■ **Excerto para leitura**

O belga, de 20 anos, é a estrela emergente do pelotão e a sua atitude evidencia que está ciente (e gosta) do seu recém-adquirido estatuto – na terceira etapa da 46.ª Volta ao Algarve, que venceu, foi mesmo repreendido formalmente pelo colégio de comissários por chegar atrasado à cerimónia protocolar que assinala a partida simbólica de cada tirada.
Seja por imaturidade, ou por excesso de confiança, o ‘miúdo’ com cara de ‘teenager’ rompe com o discurso pré-formatado da maioria dos seus colegas, e responde, amiúde em jeito de desafio ou com ironia, às questões dos jornalistas, que gravitam em seu redor quase como hipnotizados pela sua figura.
Evenepoel é um fenómeno e o seu currículo precoce comprova-o: no ano de estreia no pelotão, e no espaço de apenas dois meses, venceu a Hammer Limburg, a Volta à Bélgica, foi terceiro nos campeonatos nacionais de contrarrelógio, triunfou na Clássica de San Sebástian e sagrou-se campeão europeu de ‘crono’ – em setembro, haveria ainda de tornar-se vice-campeão mundial da especialidade.
À ‘explosão’ de 2019, que lhe valeu o epíteto de novo Eddy Merckx e o prémio de desportista belga do ano (foi o primeiro ciclista a ser distinguido desde que o campeão olímpico de fundo do Rio2016, Greg Van Avermaet, recebeu o galardão), seguiu-se a consolidação nesta época, na qual conquistou a geral das duas únicas provas em que participou (há menos de um mês, foi o melhor na Volta a San Juan).
O mais curioso é que o jovem de Deceuninck-QuickStep poderia nem ter sido ciclista; nascido em 25 de janeiro de 2000, nos subúrbios de Bruxelas, Evenepoel começou a jogar futebol aos cinco anos e era tão talentoso que foi ‘captado’ pelas escolinhas do Anderlecht, antes de rumar aos holandeses do PSV Eindhoven.
O percurso bem-sucedido nos relvados do então lateral esquerdo levou-o à seleção nacional belga, que representou nos escalões sub-15, sub-16 e capitaneou por uma vez nos sub-17. Embora o seu potencial fosse mais do que (re)conhecido no futebol, o pequeno Remco (tem apenas 1,71 metros) decidiu seguir os conselhos do pai, o antigo ciclista profissional Patrick Evenepoel, que considerava que os atributos físicos do filho eram os de um campeão velocipédico.

■ **Tarefas a realizar**
1/ Que provas venceu Evenepoel no ano de estreia no pelotão, segundo o texto sobre Evenepoel?
2/ Prossiga o texto sobre Evenepoel a partir da última frase apresentada.
Os registos são material independente do texto.

■ **Excerto de dados**
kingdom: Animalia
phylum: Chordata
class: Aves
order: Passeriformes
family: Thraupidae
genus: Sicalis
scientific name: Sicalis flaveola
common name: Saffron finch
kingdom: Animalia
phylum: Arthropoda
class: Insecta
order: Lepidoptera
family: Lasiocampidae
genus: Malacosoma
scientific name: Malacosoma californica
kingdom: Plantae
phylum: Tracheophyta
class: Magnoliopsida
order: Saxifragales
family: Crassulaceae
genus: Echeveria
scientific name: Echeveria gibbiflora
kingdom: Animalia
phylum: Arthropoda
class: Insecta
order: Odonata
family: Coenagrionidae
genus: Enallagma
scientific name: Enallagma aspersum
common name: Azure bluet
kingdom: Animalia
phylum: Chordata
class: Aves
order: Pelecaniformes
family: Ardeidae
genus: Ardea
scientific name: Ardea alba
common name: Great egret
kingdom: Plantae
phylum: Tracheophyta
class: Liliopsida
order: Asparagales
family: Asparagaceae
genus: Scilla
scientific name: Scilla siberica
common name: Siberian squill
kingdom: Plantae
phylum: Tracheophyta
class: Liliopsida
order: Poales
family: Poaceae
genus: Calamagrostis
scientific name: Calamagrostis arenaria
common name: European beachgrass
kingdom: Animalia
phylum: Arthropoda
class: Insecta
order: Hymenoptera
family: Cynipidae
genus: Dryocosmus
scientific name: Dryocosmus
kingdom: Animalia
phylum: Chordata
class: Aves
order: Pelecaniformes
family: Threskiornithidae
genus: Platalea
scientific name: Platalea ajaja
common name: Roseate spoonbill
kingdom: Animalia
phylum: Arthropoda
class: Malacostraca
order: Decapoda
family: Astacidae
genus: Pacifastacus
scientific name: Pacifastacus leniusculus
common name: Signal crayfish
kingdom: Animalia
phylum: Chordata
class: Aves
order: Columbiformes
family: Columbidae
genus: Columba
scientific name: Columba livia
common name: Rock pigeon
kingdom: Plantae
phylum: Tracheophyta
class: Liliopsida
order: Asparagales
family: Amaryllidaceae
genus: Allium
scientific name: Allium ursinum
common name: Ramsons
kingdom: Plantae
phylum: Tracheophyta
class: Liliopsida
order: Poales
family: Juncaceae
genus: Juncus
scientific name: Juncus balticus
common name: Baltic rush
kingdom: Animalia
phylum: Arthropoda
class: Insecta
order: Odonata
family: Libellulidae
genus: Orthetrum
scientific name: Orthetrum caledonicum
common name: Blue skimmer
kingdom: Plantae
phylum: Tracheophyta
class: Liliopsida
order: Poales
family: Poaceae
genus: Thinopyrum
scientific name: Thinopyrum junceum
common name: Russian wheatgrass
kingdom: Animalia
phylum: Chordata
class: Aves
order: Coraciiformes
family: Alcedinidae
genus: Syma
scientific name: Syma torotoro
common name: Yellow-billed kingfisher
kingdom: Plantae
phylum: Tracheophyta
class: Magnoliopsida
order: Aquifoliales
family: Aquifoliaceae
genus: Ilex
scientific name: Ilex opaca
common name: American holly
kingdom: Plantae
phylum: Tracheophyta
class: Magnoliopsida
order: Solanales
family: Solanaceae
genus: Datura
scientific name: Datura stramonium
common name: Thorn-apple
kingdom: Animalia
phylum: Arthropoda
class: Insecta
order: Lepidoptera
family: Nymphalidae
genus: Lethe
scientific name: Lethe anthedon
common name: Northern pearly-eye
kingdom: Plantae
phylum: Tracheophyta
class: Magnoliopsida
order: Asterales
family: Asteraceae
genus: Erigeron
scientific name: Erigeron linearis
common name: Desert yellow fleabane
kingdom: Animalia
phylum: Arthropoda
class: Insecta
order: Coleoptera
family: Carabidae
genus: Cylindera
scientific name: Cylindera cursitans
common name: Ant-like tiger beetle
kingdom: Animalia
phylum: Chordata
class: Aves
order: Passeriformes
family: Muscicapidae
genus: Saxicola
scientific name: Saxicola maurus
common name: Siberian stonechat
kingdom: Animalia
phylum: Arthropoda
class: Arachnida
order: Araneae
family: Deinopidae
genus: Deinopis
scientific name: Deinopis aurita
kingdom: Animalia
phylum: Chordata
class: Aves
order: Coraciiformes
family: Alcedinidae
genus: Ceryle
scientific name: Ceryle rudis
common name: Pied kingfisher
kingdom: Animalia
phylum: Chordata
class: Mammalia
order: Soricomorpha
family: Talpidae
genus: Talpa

■ **Respostas do exercício**
1/ Hammer Limburg; Volta à Bélgica; Clássica de San Sebástian; campeonato europeu de contrarrelógio.

2/
O ‘salto’ para o ciclismo foi fulgurante: ganhou 34 das suas primeiras 44 corridas, e, nos Mundiais de Innsbruck (2018), conseguiu algo inédito na modalidade, unindo o ouro no ‘crono’ de juniores ao título mundial de estrada, um feito alcançado apesar de uma queda e de uma demorada mudança de roda (e até de ter o ‘13’ preso ao dorsal) e festejado com um gesto ‘copiado’ de Cristiano Ronaldo – agarrou o queixo afagando uma barba imaginária, uma metáfora para o trocadilho entre ‘goat’ (cabra) e G.O.A.T (‘greatest of all time’, o melhor de sempre na tradução em português).
Com um palmarés tão impressionante, o primeiro contrato como profissional era uma questão de tempo. Como não poderia deixar de ser, a Deceuninck-QuickStep, a melhor equipa do Mundo, ofereceu-lhe em 2018 um lugar no ‘Wolfpack’, o nome pelo qual é conhecido o elenco de talentos da formação belga.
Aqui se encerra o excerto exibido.